Work request:
Please keep to the lines below from the one with "ideale klant" through the one with "ние: просторная квартира", and restate them word for word, ends included.

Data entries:
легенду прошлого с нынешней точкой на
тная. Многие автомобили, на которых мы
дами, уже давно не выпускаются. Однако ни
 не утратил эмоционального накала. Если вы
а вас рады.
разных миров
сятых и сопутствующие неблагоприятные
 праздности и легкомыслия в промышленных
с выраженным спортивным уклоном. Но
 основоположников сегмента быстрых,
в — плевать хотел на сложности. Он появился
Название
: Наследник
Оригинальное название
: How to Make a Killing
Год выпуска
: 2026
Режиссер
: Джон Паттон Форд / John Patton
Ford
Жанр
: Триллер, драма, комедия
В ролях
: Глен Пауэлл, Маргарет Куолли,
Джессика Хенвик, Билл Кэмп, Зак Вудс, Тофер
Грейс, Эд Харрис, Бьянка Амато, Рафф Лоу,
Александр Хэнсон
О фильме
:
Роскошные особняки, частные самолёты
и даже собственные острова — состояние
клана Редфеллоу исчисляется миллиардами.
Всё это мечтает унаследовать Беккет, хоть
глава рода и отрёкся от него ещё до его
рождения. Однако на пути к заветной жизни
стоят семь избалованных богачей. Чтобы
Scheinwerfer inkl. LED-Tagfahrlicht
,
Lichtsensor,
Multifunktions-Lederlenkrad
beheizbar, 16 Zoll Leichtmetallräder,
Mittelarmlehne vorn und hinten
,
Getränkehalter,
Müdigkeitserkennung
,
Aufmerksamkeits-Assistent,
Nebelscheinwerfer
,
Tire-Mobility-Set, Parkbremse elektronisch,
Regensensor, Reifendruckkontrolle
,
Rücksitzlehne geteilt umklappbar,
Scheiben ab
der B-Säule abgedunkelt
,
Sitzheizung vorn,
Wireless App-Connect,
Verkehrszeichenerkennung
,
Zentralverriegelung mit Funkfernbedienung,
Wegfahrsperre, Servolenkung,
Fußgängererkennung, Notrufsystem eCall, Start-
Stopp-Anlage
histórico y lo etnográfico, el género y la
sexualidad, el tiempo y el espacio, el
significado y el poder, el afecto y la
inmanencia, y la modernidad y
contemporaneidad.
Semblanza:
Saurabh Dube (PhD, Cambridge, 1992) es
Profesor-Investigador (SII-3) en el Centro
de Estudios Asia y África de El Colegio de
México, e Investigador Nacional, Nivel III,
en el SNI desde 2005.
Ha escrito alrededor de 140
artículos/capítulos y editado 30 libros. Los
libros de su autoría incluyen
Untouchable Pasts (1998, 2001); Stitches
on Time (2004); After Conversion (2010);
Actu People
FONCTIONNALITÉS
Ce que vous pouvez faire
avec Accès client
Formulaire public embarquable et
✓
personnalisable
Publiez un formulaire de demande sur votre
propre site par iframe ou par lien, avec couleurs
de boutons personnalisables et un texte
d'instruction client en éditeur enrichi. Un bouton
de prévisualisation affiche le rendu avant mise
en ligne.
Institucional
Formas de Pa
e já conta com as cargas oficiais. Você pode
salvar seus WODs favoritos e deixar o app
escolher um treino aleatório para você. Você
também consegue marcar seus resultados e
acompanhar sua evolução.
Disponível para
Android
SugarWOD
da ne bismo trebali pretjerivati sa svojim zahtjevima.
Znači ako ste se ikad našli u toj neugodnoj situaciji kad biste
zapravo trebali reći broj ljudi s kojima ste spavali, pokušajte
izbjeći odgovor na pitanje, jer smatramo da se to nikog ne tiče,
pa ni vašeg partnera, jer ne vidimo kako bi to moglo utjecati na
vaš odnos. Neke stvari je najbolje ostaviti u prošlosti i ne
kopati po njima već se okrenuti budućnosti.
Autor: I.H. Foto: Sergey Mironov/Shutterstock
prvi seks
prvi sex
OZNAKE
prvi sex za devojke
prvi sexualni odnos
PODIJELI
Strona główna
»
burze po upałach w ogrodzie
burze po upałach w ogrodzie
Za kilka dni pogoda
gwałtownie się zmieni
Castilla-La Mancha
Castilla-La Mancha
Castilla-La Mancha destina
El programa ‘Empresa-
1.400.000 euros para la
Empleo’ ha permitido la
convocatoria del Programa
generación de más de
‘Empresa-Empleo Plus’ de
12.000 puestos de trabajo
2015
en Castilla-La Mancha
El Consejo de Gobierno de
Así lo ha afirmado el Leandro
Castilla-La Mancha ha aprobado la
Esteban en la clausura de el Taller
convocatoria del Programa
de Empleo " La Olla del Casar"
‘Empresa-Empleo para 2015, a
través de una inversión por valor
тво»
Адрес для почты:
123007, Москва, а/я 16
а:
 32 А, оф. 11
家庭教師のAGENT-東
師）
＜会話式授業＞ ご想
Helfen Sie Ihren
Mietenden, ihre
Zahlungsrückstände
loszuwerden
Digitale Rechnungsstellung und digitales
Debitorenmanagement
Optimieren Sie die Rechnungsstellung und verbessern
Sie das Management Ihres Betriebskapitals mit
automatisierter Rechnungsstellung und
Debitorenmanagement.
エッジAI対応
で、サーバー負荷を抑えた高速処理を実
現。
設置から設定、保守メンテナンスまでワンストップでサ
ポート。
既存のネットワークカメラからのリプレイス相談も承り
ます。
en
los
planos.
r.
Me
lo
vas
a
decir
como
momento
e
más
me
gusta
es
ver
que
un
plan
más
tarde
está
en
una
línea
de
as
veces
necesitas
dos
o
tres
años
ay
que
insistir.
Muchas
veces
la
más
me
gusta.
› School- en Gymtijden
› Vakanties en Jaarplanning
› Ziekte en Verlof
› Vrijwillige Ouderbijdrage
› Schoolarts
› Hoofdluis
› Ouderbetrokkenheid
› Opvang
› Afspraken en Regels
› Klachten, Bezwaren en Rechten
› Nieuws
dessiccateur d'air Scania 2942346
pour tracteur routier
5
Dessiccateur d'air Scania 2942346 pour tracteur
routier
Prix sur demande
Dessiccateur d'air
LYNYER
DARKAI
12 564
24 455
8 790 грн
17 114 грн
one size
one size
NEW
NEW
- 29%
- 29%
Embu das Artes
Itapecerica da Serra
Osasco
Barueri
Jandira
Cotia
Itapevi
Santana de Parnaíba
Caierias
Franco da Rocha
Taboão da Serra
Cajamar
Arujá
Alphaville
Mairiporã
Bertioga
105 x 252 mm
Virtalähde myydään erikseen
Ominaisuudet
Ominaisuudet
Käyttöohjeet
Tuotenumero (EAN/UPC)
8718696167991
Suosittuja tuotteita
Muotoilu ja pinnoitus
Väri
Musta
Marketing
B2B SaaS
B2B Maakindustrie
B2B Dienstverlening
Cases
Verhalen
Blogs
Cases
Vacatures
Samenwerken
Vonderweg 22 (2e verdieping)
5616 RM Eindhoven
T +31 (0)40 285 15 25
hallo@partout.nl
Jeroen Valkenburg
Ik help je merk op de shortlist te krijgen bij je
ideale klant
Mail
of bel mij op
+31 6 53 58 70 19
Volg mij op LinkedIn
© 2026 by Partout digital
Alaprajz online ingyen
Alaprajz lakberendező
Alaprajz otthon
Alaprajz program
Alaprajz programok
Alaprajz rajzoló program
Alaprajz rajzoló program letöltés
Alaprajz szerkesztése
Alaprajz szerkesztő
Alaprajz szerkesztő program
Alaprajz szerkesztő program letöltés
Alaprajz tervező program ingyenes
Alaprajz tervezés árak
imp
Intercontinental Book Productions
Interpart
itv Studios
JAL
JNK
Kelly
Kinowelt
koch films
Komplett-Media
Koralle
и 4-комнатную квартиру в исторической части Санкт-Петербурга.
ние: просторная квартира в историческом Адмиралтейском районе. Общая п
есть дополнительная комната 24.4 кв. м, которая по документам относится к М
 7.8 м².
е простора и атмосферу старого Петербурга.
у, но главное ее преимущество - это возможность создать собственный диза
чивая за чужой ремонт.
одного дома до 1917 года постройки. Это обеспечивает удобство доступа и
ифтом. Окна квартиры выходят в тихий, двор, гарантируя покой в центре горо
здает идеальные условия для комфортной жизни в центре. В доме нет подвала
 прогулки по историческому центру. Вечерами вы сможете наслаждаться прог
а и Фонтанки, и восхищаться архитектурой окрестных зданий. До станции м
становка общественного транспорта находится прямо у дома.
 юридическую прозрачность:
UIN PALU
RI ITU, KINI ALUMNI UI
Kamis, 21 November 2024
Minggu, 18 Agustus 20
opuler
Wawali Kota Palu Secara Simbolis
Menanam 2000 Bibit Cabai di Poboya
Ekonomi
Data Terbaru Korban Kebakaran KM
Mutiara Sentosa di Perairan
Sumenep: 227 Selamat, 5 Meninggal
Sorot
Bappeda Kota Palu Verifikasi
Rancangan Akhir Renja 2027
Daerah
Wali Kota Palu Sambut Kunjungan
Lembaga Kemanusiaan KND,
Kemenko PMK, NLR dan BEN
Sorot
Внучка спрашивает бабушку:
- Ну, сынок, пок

Exercise response:
ideale klant
Mail
of bel mij op
+31 6 53 58 70 19
Volg mij op LinkedIn
© 2026 by Partout digital
Alaprajz online ingyen
Alaprajz lakberendező
Alaprajz otthon
Alaprajz program
Alaprajz programok
Alaprajz rajzoló program
Alaprajz rajzoló program letöltés
Alaprajz szerkesztése
Alaprajz szerkesztő
Alaprajz szerkesztő program
Alaprajz szerkesztő program letöltés
Alaprajz tervező program ingyenes
Alaprajz tervezés árak
imp
Intercontinental Book Productions
Interpart
itv Studios
JAL
JNK
Kelly
Kinowelt
koch films
Komplett-Media
Koralle
и 4-комнатную квартиру в исторической части Санкт-Петербурга.
ние: просторная квартира в историческом Адмиралтейском районе. Общая п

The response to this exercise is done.